23 декабря прошел семинар "Живые встречи", на котором прозвучало 3 доклада: о защите персональных данных, о сетевых атаках с точки зрения нарушителя, а также о сетевых атаках с точки зрения специалиста по защите.
Наибольший интерес для меня представлял доклад О.В. Костынюк, представителя Роскомнадзора по Красноярскому краю. Хочу поделиться с вами заметками на полях, при создании системы защиты персональных данных знать мнение Роскомнадзора может быть очень полезным :-)
1. В первой половине 2012 года планируется выход 4 документов:
- Первый будет определять обязательные требования для муниципальных и госорганов.
- Второй документ определит уровни защищенности в зависимости от угроз.
- Третий документ определяет требования к защите.
- Последний устанавливает порядок согласования с ФСБ и ФСТЭК по определению дополнительных угроз безопасности.
2. Оператором является также юр лицо, которому поручили обработку ПДн.
3. № квартиры, сумма долга на подъезде - персональные данные, а следовательно их разглашение - нарушение.
4. Общедоступный источник - перечни, справочники и информация на сайте.
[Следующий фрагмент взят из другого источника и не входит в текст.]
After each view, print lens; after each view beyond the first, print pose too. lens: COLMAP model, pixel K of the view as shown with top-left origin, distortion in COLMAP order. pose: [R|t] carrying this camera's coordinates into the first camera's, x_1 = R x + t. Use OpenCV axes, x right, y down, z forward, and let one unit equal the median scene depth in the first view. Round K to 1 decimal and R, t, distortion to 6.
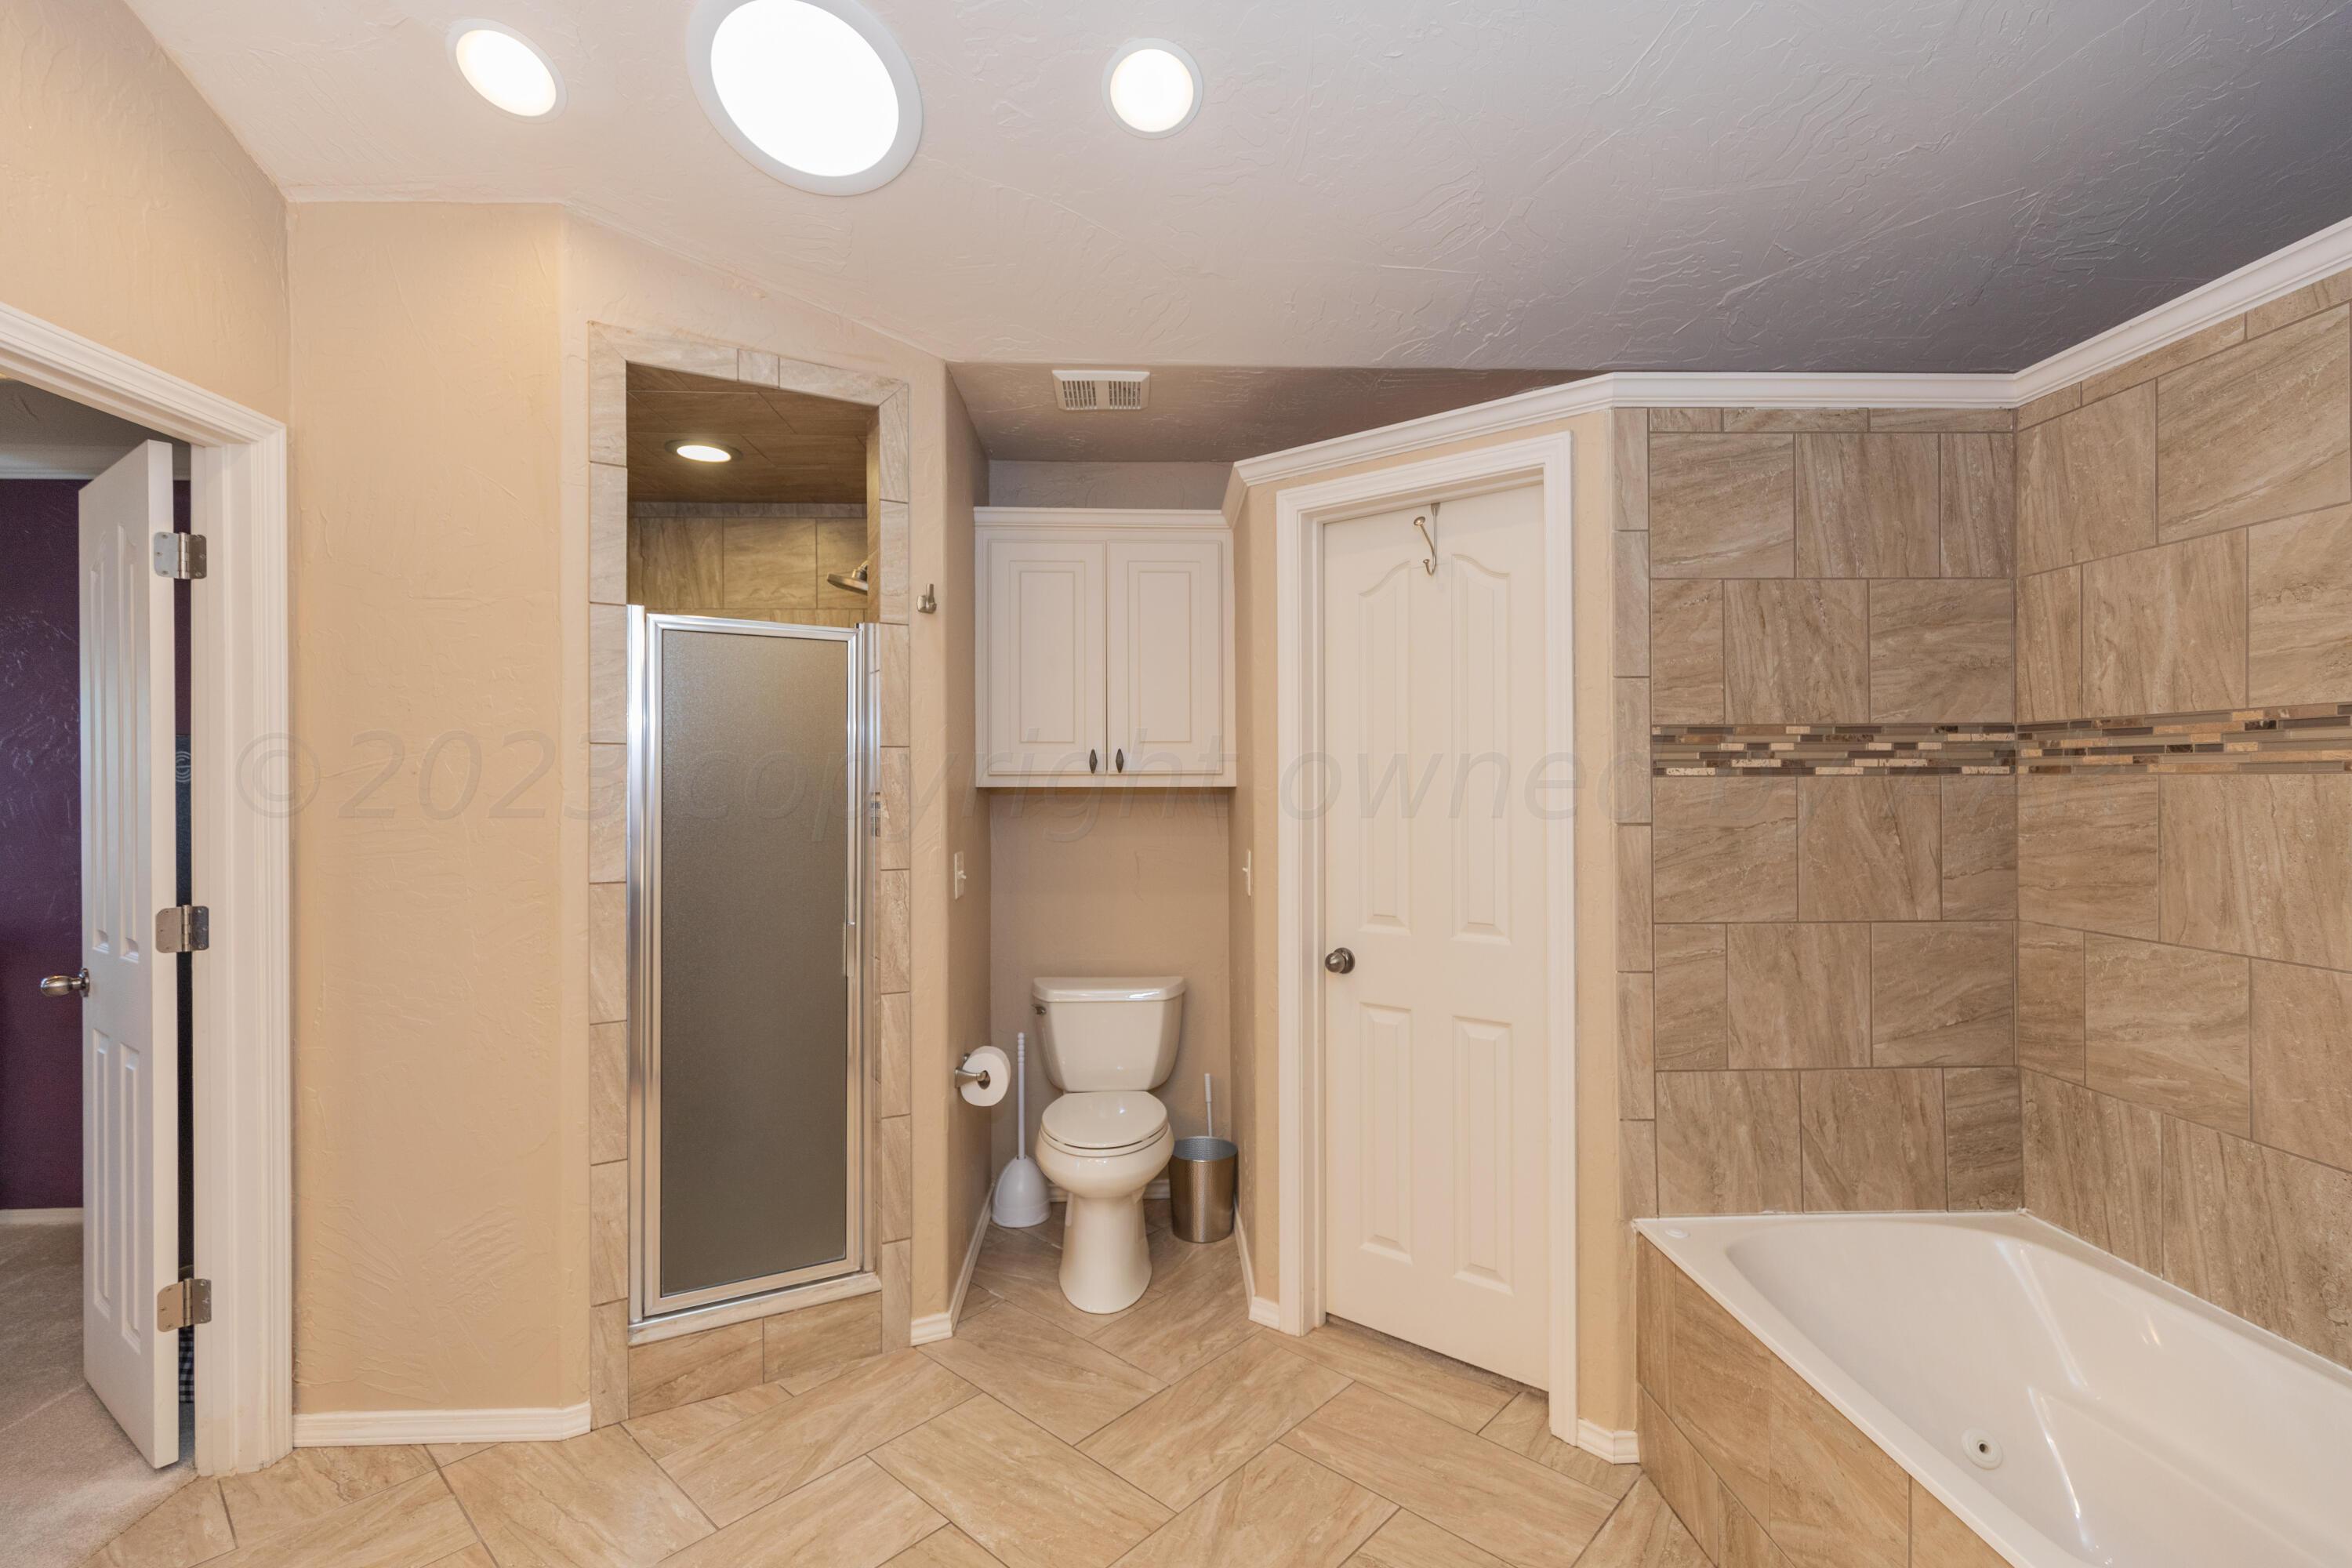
lens RADIAL K [[1044.6, 0, 1178.4], [0, 1044.6, 788.6], [0, 0, 1]] dist [0.006424, -0.001309]
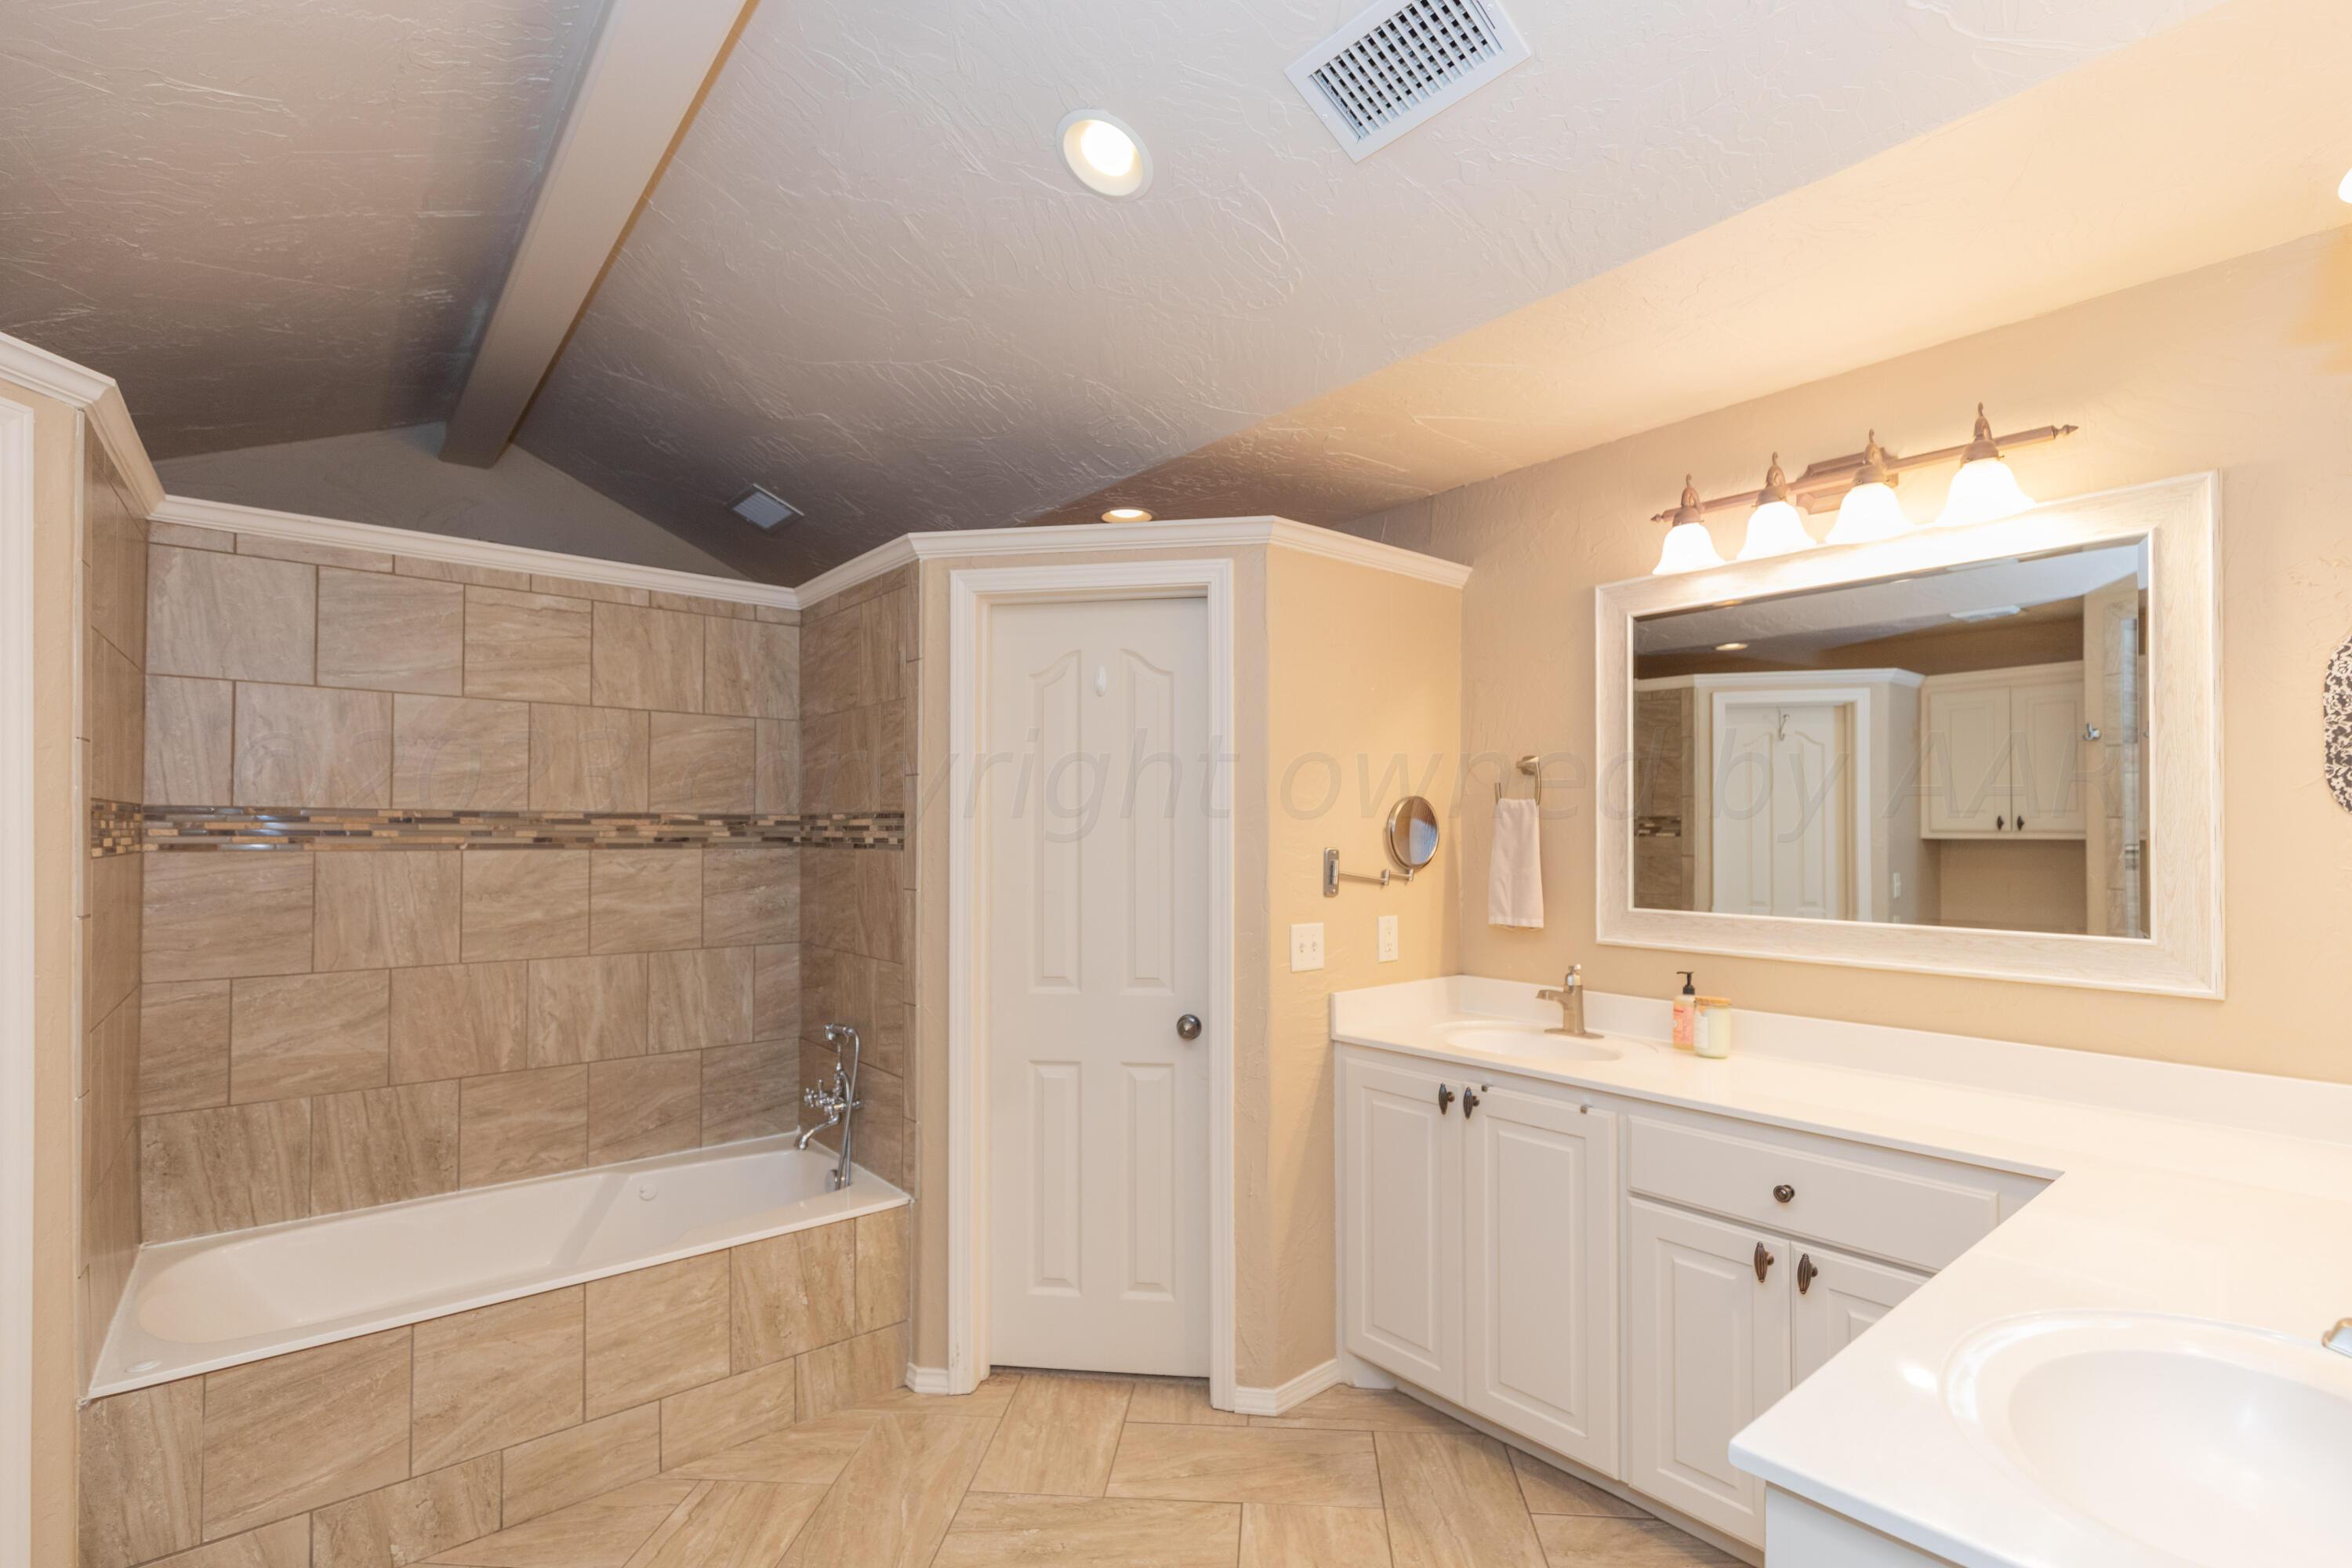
lens RADIAL K [[1044.6, 0, 1173.6], [0, 1044.6, 806.3], [0, 0, 1]] dist [0.006424, -0.001309]
pose [[-0.593970, 0.012841, 0.804385, -0.852364], [-0.002091, 0.999845, -0.017506, -0.051130], [-0.804485, -0.012080, -0.593851, 0.912366]]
А общедоступные ПДн - определяет субъект для общедоступного размещения.
5. ПДн ни в коем случае не должны быть избыточными! Нельзя собирать сведения о родственниках сотрудников без их согласия. А также запрещено собирать сведения о судимости.
6. При обработке на основании договора согласия на обработку можно не брать, исключение для трудовых отношений - банковские карты, для перечисления зарплаты необходимо брать согласие.
7. Проиграно дело по факту незаконной передачи оператором ПДн абонентов третьему лицу для печати и рассылки квитанций.
8. Взыскать долг с привлечением коллектором незаконно без согласия субъекта.
9. "Судим" и "не судим", "здоров" и "не здоров" - не Пдн специальной категории.
10 По родственникам можно брать только ФИО и контакты (по форме Т2).
11. Неавтоматизированная обработка ПДн - обработка с применением систематизации и классификации.
12. Телефонная книга на компьютере = обработка ПДн.
13. Хорошая практика: прописать в локальном акте, как заполнять форму по учету кадров.
14. Необходимо обязательно размещать для общедоступного пользования политику по защите ПДн.
15. Для официальных запросов ПДн: запрос должен содержать конкретные лица - на кого передавать ПДн, цель, статью законодательства.
16. Электронные пропуска = биометрия.
17. Биометрия - только если используем для идентификации, ксерокопии паспорта не являются биометрией.
18. Обращения граждан о нарушениях: 2009 год - 146 обращений, 2011 - более 1700.
19. Необходимо указывать сведения о СЗИ в уведомлении.
Основные нарушения:
1. Неподача уведомления.
2. Обработка без согласия субъекта, несоответствие письменной формы согласия требованиям законодательства.
3. В договоре отсутствует перечень действий, целей обработки.
4. Сотрудники допущены к неавтоматизированной обработке ПДн без подписи.
Семинар на мой взгляд был очень полезным и позволил узнать мнение контролирующего органа (в нашем регионе) по некоторым спорным вопросам.